To make artificial intelligence more transparent and reduce instances of serious nonsense, OpenAI...ExplainA brand-new training framework is being developed, which the team calls the "Confession" mechanism. Its core concept is to train AI models to proactively admit when they exhibit bad behavior, even if the behavior itself is wrong. As long as they "honestly confess," they can receive a reward.
Addressing AI's "flattery" and illusion of overconfidence
OpenAI points out that large language models (LLMs) are currently typically trained to produce responses that "appear to meet user expectations." This leads to a side effect: the models are increasingly prone to "sycophancy," that is, saying the same thing to please the user, or confidently stating false information (i.e., creating illusions).

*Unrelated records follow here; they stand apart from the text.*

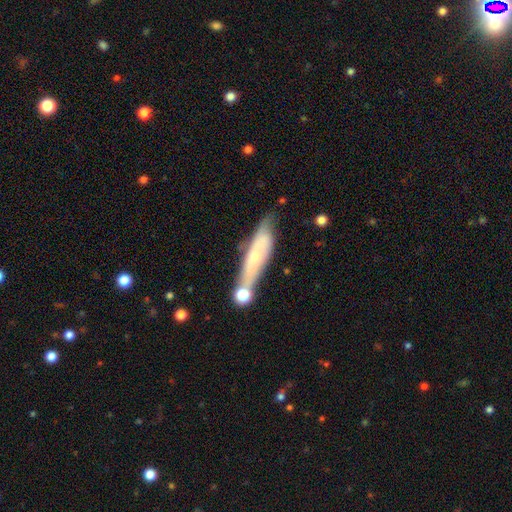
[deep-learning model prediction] This is possibly a smooth galaxy (49%). Merging: possibly none (55%).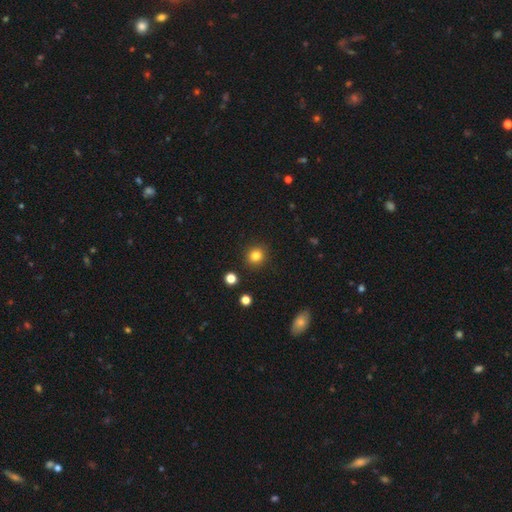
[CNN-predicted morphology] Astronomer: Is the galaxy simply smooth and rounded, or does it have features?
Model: smooth — 82%.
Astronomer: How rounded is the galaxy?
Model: round — 88%.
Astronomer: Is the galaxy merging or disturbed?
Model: none — 90%.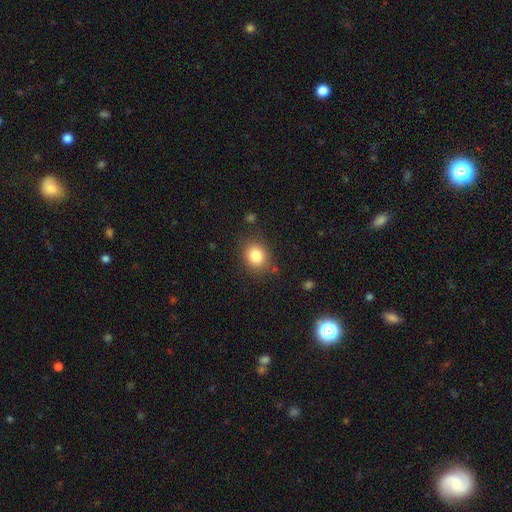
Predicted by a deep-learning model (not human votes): Morphology: type=smooth (83%); roundness=round (59%); merging=none (81%).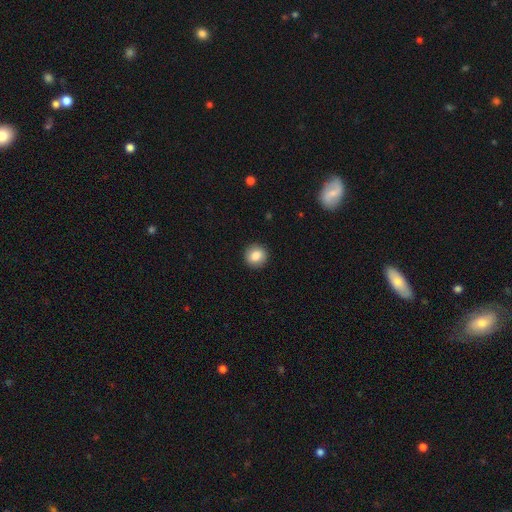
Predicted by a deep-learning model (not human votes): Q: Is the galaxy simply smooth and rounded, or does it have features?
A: smooth — 85%.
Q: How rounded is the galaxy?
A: round — 92%.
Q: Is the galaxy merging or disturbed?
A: none — 92%.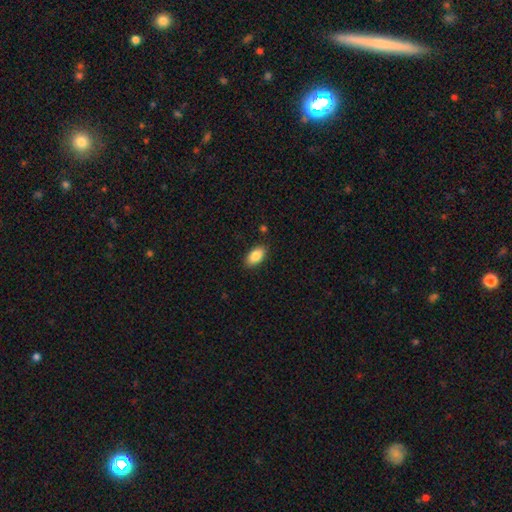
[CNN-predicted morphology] Smooth or featured? Predicted: smooth (p=0.86). How rounded? Predicted: in between (p=0.92). Merging? Predicted: none (p=0.86).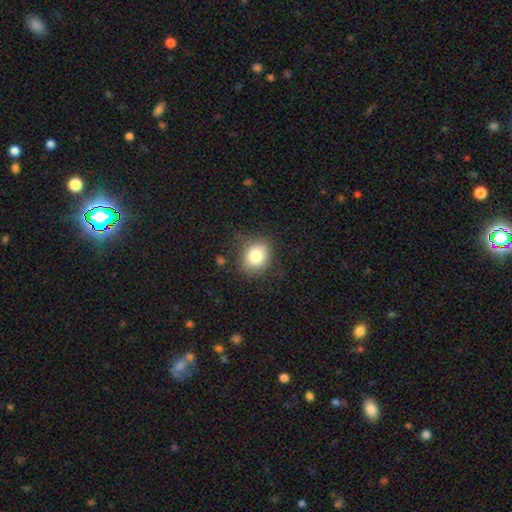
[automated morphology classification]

To address this issue, the new training model attempts to encourage AI to provide a "secondary response" in addition to the primary answer, explaining what it did to arrive at that answer.
Reward mechanism: As long as you are honest, you will also get points for admitting to "cheating".
The operating logic of this "confession" system is completely different from traditional training. While general answers are scored based on usefulness, accuracy, and compliance, "confession" is scored solely based on "honesty".
In its technical documentation, OpenAI explains: "If a model honestly admits to hacking a test, sandbagging, or even violating instructions, the system will increase rewards for such admissions, allowing the model to be more truthful in describing in what process it 'lies,' thereby enabling the system to allow the model to correct the generated answers in real time, thereby reducing the proportion of generated content that is 'illusory.'"
This means that OpenAI hopes to "encourage" models to be honest about their behavior, even potentially problematic behaviors. This mechanism of teaching AI to "repent" may become an important part of improving the security and interpretability of large language models in the future.